Sie exte den Rest ihres Absinths.
Sie wollte sich einen weiteren mixen, aber ihr war warm, schwindelig. Sie war betrunken und sich ehrlich gesagt nicht sicher, ob sie das Glas noch treffen würde. Dafür war ihr der Absinth zu kostbar. Also ließ sie es bleiben. sie würde sich gleich war anderes holen. Einen billigen Gin oder so etwas, das wäre gut. Vielleicht Grapefriut-Geschmack...? Doch in diesem Moment begann Lennox' von ihrer Zeit zu berichten und Tessa blickte auf, lauschte aufmerksam und ihre Augen weiteten sich leicht. "Er hat... bitte was??" Sie ahtte keine Ahnung gehabt. Mitfühlend - und weil Alkohol die Hemmungen nahm - legte sie der Jüngeren eine Hand auf die Schulter. "Himmel..." Sie schüttelte leicht den Kopf. "Es tut mir leid, dass du das erleben musstest. Wirklich. Das hast du nicht verdient. Du bist viel besser als er." Sie starrte einige Augenblicke vor sich hin. Sie hätte niemals ihr Kind schlagen können. Niemals. Egal wie betrunken sie am Ende eines Tages vielleicht war, weil ihr immer wieder von diesem oder jenem etwas ausgegeben wurde. Manche Menschen waren einfach Arschlöcher und das sollten sie nicht hinter dem Alkohol verstecken. "Was hast du dann gemacht? Als er dich rausgeworfen hat?", fragte sie und sah wieder auf, das leere Glas immer noch zwischen ihren Fingern. "Konntest du bei Freunden unterkommen oder so?"

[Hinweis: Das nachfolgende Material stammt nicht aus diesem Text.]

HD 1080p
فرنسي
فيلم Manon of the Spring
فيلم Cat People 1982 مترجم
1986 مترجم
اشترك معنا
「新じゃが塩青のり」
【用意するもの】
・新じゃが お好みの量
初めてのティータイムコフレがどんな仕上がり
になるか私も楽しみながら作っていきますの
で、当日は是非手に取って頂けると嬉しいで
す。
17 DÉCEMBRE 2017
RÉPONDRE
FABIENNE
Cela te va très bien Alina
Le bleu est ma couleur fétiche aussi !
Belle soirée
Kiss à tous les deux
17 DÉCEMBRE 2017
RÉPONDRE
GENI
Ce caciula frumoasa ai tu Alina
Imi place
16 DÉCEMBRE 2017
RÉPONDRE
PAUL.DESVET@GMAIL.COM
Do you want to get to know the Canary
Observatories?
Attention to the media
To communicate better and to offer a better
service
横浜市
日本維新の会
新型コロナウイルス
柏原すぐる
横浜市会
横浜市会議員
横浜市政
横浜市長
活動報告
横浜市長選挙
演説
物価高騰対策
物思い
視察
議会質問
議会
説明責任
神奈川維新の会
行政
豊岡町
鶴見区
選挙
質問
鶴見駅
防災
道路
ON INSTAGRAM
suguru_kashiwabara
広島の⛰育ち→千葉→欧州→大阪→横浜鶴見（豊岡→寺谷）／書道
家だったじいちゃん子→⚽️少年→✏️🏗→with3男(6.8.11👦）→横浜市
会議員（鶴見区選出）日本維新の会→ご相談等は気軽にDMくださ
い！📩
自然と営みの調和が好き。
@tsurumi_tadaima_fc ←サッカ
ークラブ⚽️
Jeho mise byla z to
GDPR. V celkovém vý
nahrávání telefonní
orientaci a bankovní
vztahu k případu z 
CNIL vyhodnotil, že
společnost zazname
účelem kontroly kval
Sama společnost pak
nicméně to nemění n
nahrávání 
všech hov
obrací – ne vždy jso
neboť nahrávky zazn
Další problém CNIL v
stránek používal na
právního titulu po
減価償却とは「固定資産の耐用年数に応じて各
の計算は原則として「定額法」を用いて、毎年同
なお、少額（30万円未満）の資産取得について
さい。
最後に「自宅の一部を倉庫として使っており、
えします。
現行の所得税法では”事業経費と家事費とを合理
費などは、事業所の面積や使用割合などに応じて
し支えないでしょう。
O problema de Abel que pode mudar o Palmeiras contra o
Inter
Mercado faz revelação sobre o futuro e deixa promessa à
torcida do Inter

Als Lennox von ihrem Studium und ihrer Arbeit erzählte, lächelte Tessa leicht. "Doch, ich find schon, dass das was besonderes ist. Da kannst du stolz drauf sein." Endlich bemerkte sie, dass auch Lennox' Glas leer war. Sie stand auf. "Magst du noch etwas zu trinken?" Sie würde sich selbst ohnehin etwas holen.

Re: Lennox & Tessa ~ In Darkest Times Can Be Sparks of Hope (Sommer 2021)
von Tessa am 08.08.2024 20:39"Ja. Ja, ganz genau. Und sie ließ sich nicht hereinreden.", stimmte Tessa sofort zu. "Als Mutter kann einen das wahnsinnig machen, aber fürs Leben ist es eine wunderbare und wichtige Eigenschaft." Deswegen hatte sie irhe Tochter auch nie bestraft - höchstens mal getadelt oder versucht eine Art Machtwort zu sprechen, auch wenn dieses oft nur selten angekmmon war. Häufig war es auch gar nicht nötig gewesen - sie hatten einander verstanden. Hatten eine sehr enge Bindung gehabt. Dafür war Tessa auch imemr sehr dankbar gewesen, denn sie wusste, dass das bei weitem nicht selbstverständlich war. Insbesodnere, wenn das Teenager-Alter nahte und die Dickköpfe noch dickköpfiger wurden als ohnehin schon und die Eltern peinlich.
"Ein Kind sollte nicht vor seiner Mutter ging...", flüsterte Tessa leise. offenbarte dabei für einen Augenblick wie tief dieser Schmerz war. Eine Träne wollte sich lösen. Doch sie hatte ihren Absinth jetzt fertig und unterdrückte die Tränen, indem sie einen schluck nahm. Es brannte in ihrer Kehle, in ihrer Brust und das war gut. Es würde alles andere wegbrennen. Genau das wollte sie. Egal was für Auswirkungen das haben würde.
Tessa lauschte nun Lennox' Update. "Oh... das du keinen Kontakt mehr zu deiner Familie hast tut mir leid. Ist da denn irgendetwas vorgefallen?", fragte sie. Sie fand es immer schade, wenn keine familiären Bande bestanden. Vielleicht, weil sie selbste in Adoptionskind war. Vielleicht, weil sie ihre Tochter verloren hatte. Jedenfalls war Familie wichtig, wenn man sie hatte - es sei denn natürlich, die Familie hatte einen misshandelt. Das war ein anderes Thema. Aber ansonsten... "Aber das mit deinem Job klingt doch wirklich spannend. Und was machst du so als forensische Agentin? Ich kann mir darunter kaum was vorstellen, außer vielleicht irgendwelche kuriosen Dinge, die man hier und da mal in Action oder Krimi-Filmen mitkriegt." Die sie auch schon lange nicht mehr gesehen hatte.